Landfill tax was introduced by Finance Act 1996. Changes were made to the landfill tax regime in 2009, as a result of the decision of the Court of Appeal in HMRC v Waste Recycling 35 Group Ltd  EWCA Civ 849 (WRG). The 2009 changes were made by Finance Act 2009, with effect from 1 September 2009. The result of these changes was that certain activities were treated as taxable disposals under section 40, Finance Act 1996, whereas they had not been so under the pre-2009 regime.
Section 40, Finance Act 1996, as it was in force at the relevant time, provided as follows:
“(1) Tax shall be charged on a taxable disposal.
(2) A disposal is a taxable disposal if – (a) it is a disposal of material as waste,
- it is made by way of landfill,
- it is made at a landfill site, and
- it is made on or after 1st October 1996.”
In relation to section 40(2)(a), section 64, Finance Act 1996, provides that a disposal of material is a disposal of it as waste: “if the person making the disposal does so with the intention of discarding the material”.
The appellants and HMRC were in dispute as to whether certain waste material used in landfill sites to provide a protective layer against leakage, was indistinguishable from other waste material disposed of by way of landfill and was therefore subject to landfill tax pursuant to section 40, Finance Act 1996.
The appellants appealed to the FTT.
There were two appeals before the FTT. The issue considered in the first appeal was whether certain waste material from households, shops and offices was subject to landfill tax. Some of this waste material (known as ‘fluff’) was selected to be used as a layer to protect against leakage of polluting liquids and gases. When used in this way, the fluff performed a function in the landfill rather than simply being waste that had been disposed of.
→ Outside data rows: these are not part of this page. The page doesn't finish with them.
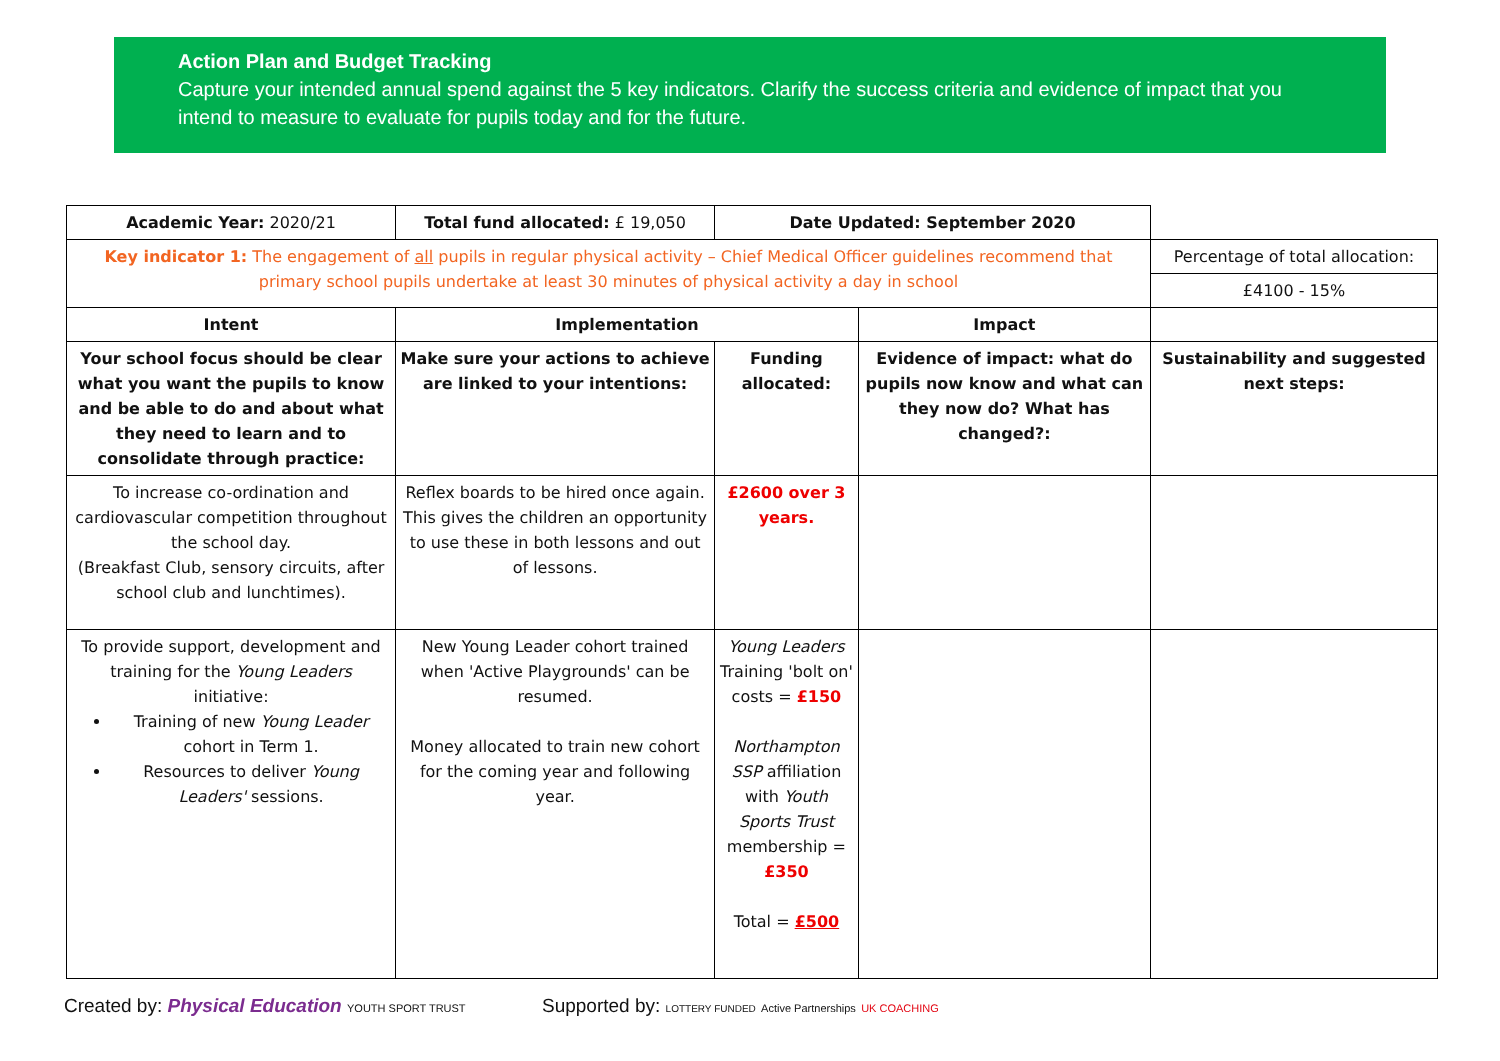Action Plan and Budget Tracking
Capture your intended annual spend against the 5 key indicators. Clarify the success criteria and evidence of impact that you intend to measure to evaluate for pupils today and for the future.
| Academic Year: 2020/21 | Total fund allocated: £ 19,050 | Date Updated: September 2020 | | |
| Key indicator 1: The engagement of all pupils in regular physical activity – Chief Medical Officer guidelines recommend that primary school pupils undertake at least 30 minutes of physical activity a day in school | | | | Percentage of total allocation: |
| | | | | £4100 - 15% |
| Intent | Implementation | | Impact | |
| Your school focus should be clear what you want the pupils to know and be able to do and about what they need to learn and to consolidate through practice: | Make sure your actions to achieve are linked to your intentions: | Funding allocated: | Evidence of impact: what do pupils now know and what can they now do? What has changed?: | Sustainability and suggested next steps: |
| To increase co-ordination and cardiovascular competition throughout the school day. (Breakfast Club, sensory circuits, after school club and lunchtimes). | Reflex boards to be hired once again. This gives the children an opportunity to use these in both lessons and out of lessons. | £2600 over 3 years. | | |
| To provide support, development and training for the Young Leaders initiative: Training of new Young Leader cohort in Term 1. Resources to deliver Young Leaders' sessions. | New Young Leader cohort trained when 'Active Playgrounds' can be resumed. Money allocated to train new cohort for the coming year and following year. | Young Leaders Training 'bolt on' costs = £150 Northampton SSP affiliation with Youth Sports Trust membership = £350 Total = £500 | | |
Created by: Physical Education YOUTH SPORT TRUST
Supported by: LOTTERY FUNDED Active Partnerships UK COACHING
The second appeal related to a material known as ‘EVP’, which was similar to fluff and carried out a similar function.
The appellants argued that fluff and EVP was not a taxable disposable under FA 1996, on the basis that WRG was authority for the principle that making use of the material for the site operator’s purposes in connection with regulatory compliance was inconsistent with an intention to discard, even though the materials had been disposed of at landfill sites, because some use was made of it in connection with the design and operation of the landfill sites.
The appeals were dismissed.
The FTT found that the use made of the material disposed of was only an indicator of whether there was an intention to discard the material, and that use was not conclusive in determining whether it was discarded. In the view of the FTT, the use of such material as a protective layer was not sufficient to negate an intention to discard it as it was destined for landfill in any event and because there was no physical difference between that material and the other general waste disposed of at the landfill sites. The FTT therefore held that the disposal of the waste was a taxable disposal by way of landfill, for the purposes of section 40(2)(b), Finance Act 1996.
The appellants appealed.
The appeals were allowed.
HMRC argued that there was a “taxable disposal” because the material in question was
discarded by the site operators and so was disposed of “as waste”.
The appellants argued that there was no taxable disposal because, although disposed of, the material was not discarded because some use was made of it in connection with the design and operation of the landfill sites.
In the view of the UT, the FTT had misinterpreted the ratio of WRG. That case decided that if a site operator disposed of material at a landfill site with the intention and effect of making use of its properties for its own purposes, including regulatory compliance, the disposal was not made with the intention of discarding the material. The disposals were therefore not taxable disposals.
The UT exercised the power conferred on it by section 12, the Tribunals, Courts and Enforcement Act 2007, to re-make the FTT’s decision.
The FTT fell into the “once waste, always waste” trap warned against in WRG and Parkwood Landfill Ltd v HMRC  EWCA Civ 1707. It is not the character of the material that is determinative of whether it is deposited as waste, but rather the intention with which it is deposited.
In the instant case, the appellants, when disposing of fluff and EVP at their landfill sites, intended to and did make use of the material’s properties for their own purposes. This was sufficient to prevent the disposal of the material from being subject to landfill tax.